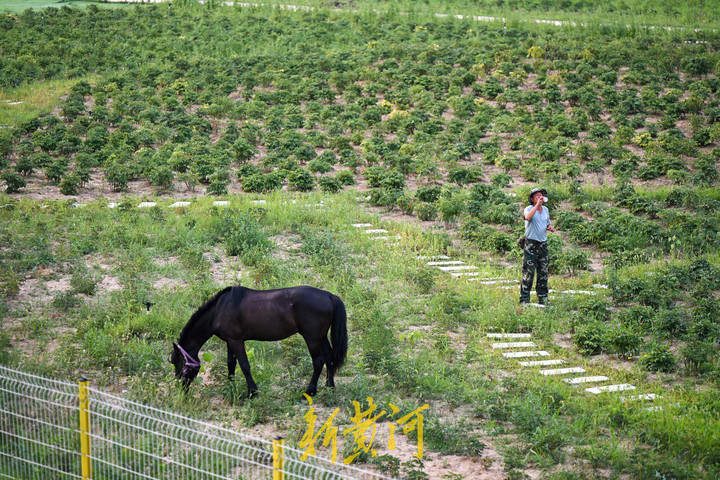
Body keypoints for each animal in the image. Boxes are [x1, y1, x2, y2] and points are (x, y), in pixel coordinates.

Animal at [172, 284, 346, 398]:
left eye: (175, 362)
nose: (181, 388)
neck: (219, 311)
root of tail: (329, 296)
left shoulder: (237, 341)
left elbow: (244, 366)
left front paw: (252, 392)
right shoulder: (230, 341)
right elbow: (231, 363)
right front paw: (230, 387)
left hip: (312, 338)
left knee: (318, 361)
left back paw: (309, 392)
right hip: (321, 337)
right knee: (329, 358)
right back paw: (330, 387)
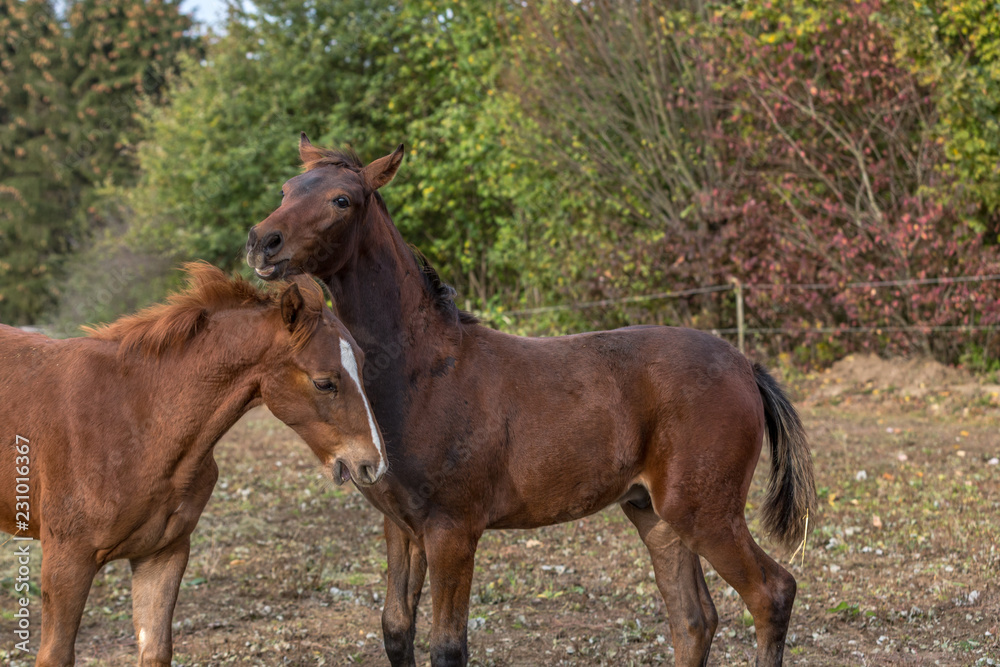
^^^^
Reproduce nothing but the lines from the line containing "left back paw: (309, 392)" through the last line of the data above, exactly as written and without pictures.

### Written answer
left back paw: (309, 392)
right hip: (321, 337)
right knee: (329, 358)
right back paw: (330, 387)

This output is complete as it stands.